___ Отрывок текста ___
Воображение и теория познания - Бородай Ю М - Страница 5
- Предыдущая
- 5/12
- Следующая
Чтобы понять всю значительность этого кантовского вопроса, необходимо вскрыть ту трудно уловимую, но весьма существенную здесь мистификацию, уходящую корнями в созерцательность просветительской философии- в убеждение в пассивной природе человеческого познания, убеждение, от которого Кант никогда не мог до конца избавиться и которое сыграло с ним и с его философией немало злых шуток.
Нам может показаться странным то огромное значение, которое Кант придавал антиномии чувственности и рассудка, т. е. трансформированной антиномии эмпиризма и рационализма; то, что он находил почти непреодолимую трудность в проблеме соединения их. Ведь то и другое - определения субъекта! И, как показал Гегель, субъект (а следовательно, и формы его познания), не есть что-то ставшее, застывшее, но - сама деятельность, в которой все переходит во все. Поэтому чувственность "необходимо" рассудочна, а рассудок чувственен и т. д.
___ Учебный материал ___
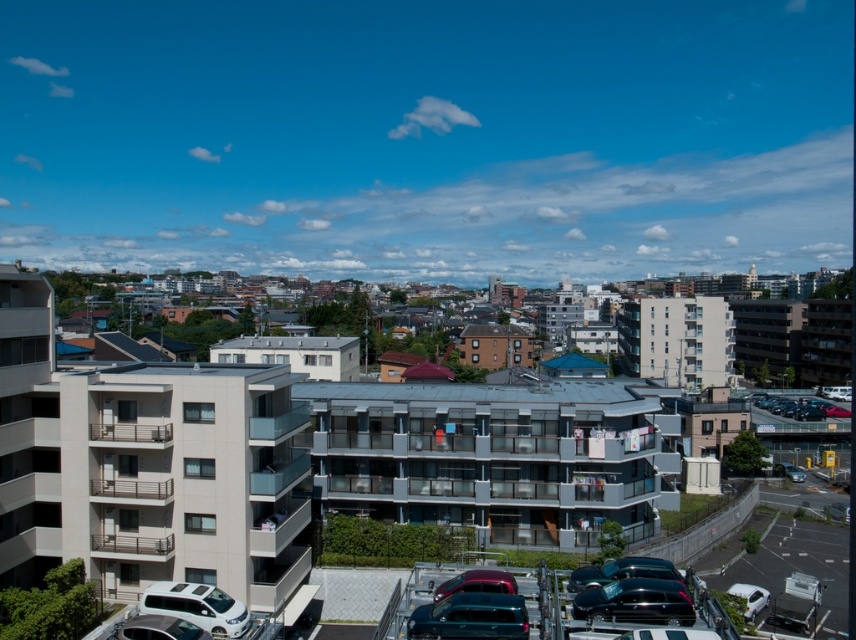
Who is taller, shiny black car at lower right or metallic silver car at lower right?

metallic silver car at lower right

Does shiny black car at lower right appear on the left side of metallic silver car at lower right?

Yes, shiny black car at lower right is to the left of metallic silver car at lower right.

Describe the element at coordinates (635, 602) in the screenshot. The height and width of the screenshot is (640, 856). I see `shiny black car at lower right` at that location.

Find the location of `shiny black car at lower right`. shiny black car at lower right is located at coordinates (635, 602).

In the scene shown: Can you confirm if white matte van at lower left is positioned below shiny red car at center?

Yes.

Does white matte van at lower left appear on the left side of shiny red car at center?

Yes, white matte van at lower left is to the left of shiny red car at center.

Is point (174, 602) more distant than point (482, 592)?

Yes, it is behind point (482, 592).

This screenshot has width=856, height=640. Identify the location of white matte van at lower left. (197, 605).

Which is below, shiny black car at lower right or white matte van at lower left?

white matte van at lower left is below.

The image size is (856, 640). What are the coordinates of `shiny black car at lower right` in the screenshot? It's located at (635, 602).

The width and height of the screenshot is (856, 640). Identify the location of shiny black car at lower right. (635, 602).

The width and height of the screenshot is (856, 640). What are the coordinates of `shiny black car at lower right` in the screenshot? It's located at (635, 602).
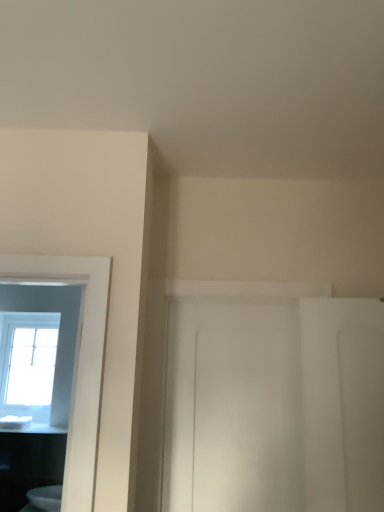
Question: Is clear glass window at left touching white glossy countertop at lower left?

Choices:
 (A) yes
 (B) no

Answer: (B)

Question: Is clear glass window at left wider than white glossy countertop at lower left?

Choices:
 (A) yes
 (B) no

Answer: (B)

Question: From the image's perspective, would you say clear glass window at left is positioned over white glossy countertop at lower left?

Choices:
 (A) no
 (B) yes

Answer: (B)

Question: Is white glossy countertop at lower left inside clear glass window at left?

Choices:
 (A) yes
 (B) no

Answer: (B)

Question: From a real-world perspective, does clear glass window at left stand above white glossy countertop at lower left?

Choices:
 (A) yes
 (B) no

Answer: (A)

Question: In terms of size, does white glossy toilet at lower left appear bigger or smaller than white glossy countertop at lower left?

Choices:
 (A) small
 (B) big

Answer: (B)

Question: Visually, is white glossy toilet at lower left positioned to the left or to the right of white glossy countertop at lower left?

Choices:
 (A) left
 (B) right

Answer: (B)

Question: Is white glossy toilet at lower left wider or thinner than white glossy countertop at lower left?

Choices:
 (A) thin
 (B) wide

Answer: (A)

Question: In terms of height, does white glossy toilet at lower left look taller or shorter compared to white glossy countertop at lower left?

Choices:
 (A) tall
 (B) short

Answer: (A)

Question: In the image, is white glossy toilet at lower left on the left side or the right side of clear glass window at left?

Choices:
 (A) left
 (B) right

Answer: (B)

Question: In the image, is white glossy toilet at lower left positioned in front of or behind clear glass window at left?

Choices:
 (A) front
 (B) behind

Answer: (A)

Question: From the image's perspective, is white glossy toilet at lower left located above or below clear glass window at left?

Choices:
 (A) above
 (B) below

Answer: (B)

Question: Is white glossy toilet at lower left taller or shorter than clear glass window at left?

Choices:
 (A) short
 (B) tall

Answer: (A)

Question: Would you say clear glass window at left is inside or outside white glossy toilet at lower left?

Choices:
 (A) outside
 (B) inside

Answer: (A)

Question: Considering the positions of point (4, 353) and point (46, 501), is point (4, 353) closer or farther from the camera than point (46, 501)?

Choices:
 (A) farther
 (B) closer

Answer: (A)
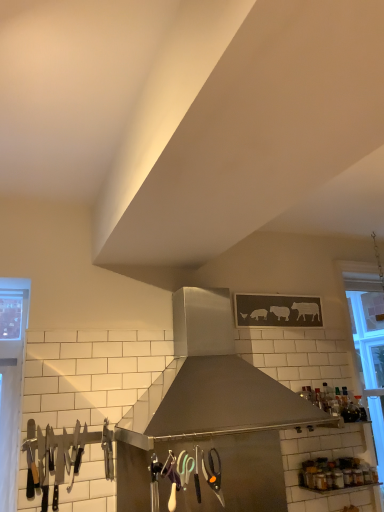
Question: Considering the relative sizes of clear glass window at right and transparent glass bottle at upper right in the image provided, is clear glass window at right smaller than transparent glass bottle at upper right?

Choices:
 (A) yes
 (B) no

Answer: (B)

Question: From a real-world perspective, is clear glass window at right below transparent glass bottle at upper right?

Choices:
 (A) yes
 (B) no

Answer: (B)

Question: Is clear glass window at right positioned with its back to transparent glass bottle at upper right?

Choices:
 (A) no
 (B) yes

Answer: (A)

Question: Is clear glass window at right far away from transparent glass bottle at upper right?

Choices:
 (A) yes
 (B) no

Answer: (B)

Question: Does clear glass window at right have a lesser width compared to transparent glass bottle at upper right?

Choices:
 (A) yes
 (B) no

Answer: (B)

Question: From the image's perspective, is clear glass window at right located beneath transparent glass bottle at upper right?

Choices:
 (A) yes
 (B) no

Answer: (B)

Question: From a real-world perspective, is clear glass window at right under polished stainless steel knives at left?

Choices:
 (A) no
 (B) yes

Answer: (A)

Question: Considering the relative sizes of clear glass window at right and polished stainless steel knives at left in the image provided, is clear glass window at right taller than polished stainless steel knives at left?

Choices:
 (A) yes
 (B) no

Answer: (A)

Question: Is clear glass window at right positioned before polished stainless steel knives at left?

Choices:
 (A) yes
 (B) no

Answer: (B)

Question: Is the surface of clear glass window at right in direct contact with polished stainless steel knives at left?

Choices:
 (A) no
 (B) yes

Answer: (A)

Question: Is polished stainless steel knives at left located within clear glass window at right?

Choices:
 (A) yes
 (B) no

Answer: (B)

Question: Could you tell me if clear glass window at right is facing polished stainless steel knives at left?

Choices:
 (A) no
 (B) yes

Answer: (A)

Question: Considering the relative sizes of stainless steel range hood at center and transparent glass bottle at upper right in the image provided, is stainless steel range hood at center bigger than transparent glass bottle at upper right?

Choices:
 (A) no
 (B) yes

Answer: (B)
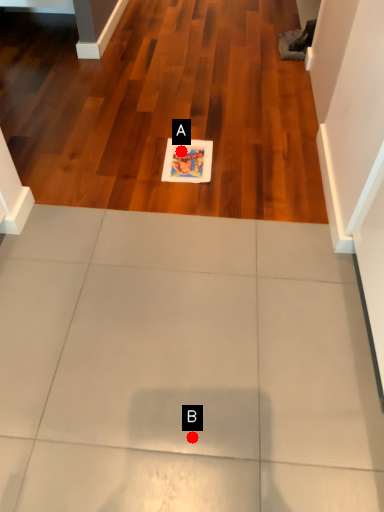
Question: Two points are circled on the image, labeled by A and B beside each circle. Which point is farther from the camera taking this photo?

Choices:
 (A) A is further
 (B) B is further

Answer: (A)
___
(Задание 1): Почему, согласно отрывку о Канте, может показаться странным, что Кант находил почти непреодолимую трудность в соединении чувственности и рассудка? Ответьте одним–тремя предложениями.
(Задание 2): Перепишите дословно часть отрывка о Канте от слов "Воображение и теория" до слов "немало злых шуток.", включая обе границы.
Записи здесь не используются.

(Решение задачи 1): И чувственность, и рассудок — определения субъекта. А субъект, как показал Гегель, не есть что-то застывшее: это сама деятельность, в которой все переходит во все. Поэтому чувственность «необходимо» рассудочна, а рассудок чувственен.

(Решение задачи 2):
Воображение и теория познания - Бородай Ю М - Страница 5
- Предыдущая
- 5/12
- Следующая
Чтобы понять всю значительность этого кантовского вопроса, необходимо вскрыть ту трудно уловимую, но весьма существенную здесь мистификацию, уходящую корнями в созерцательность просветительской философии- в убеждение в пассивной природе человеческого познания, убеждение, от которого Кант никогда не мог до конца избавиться и которое сыграло с ним и с его философией немало злых шуток.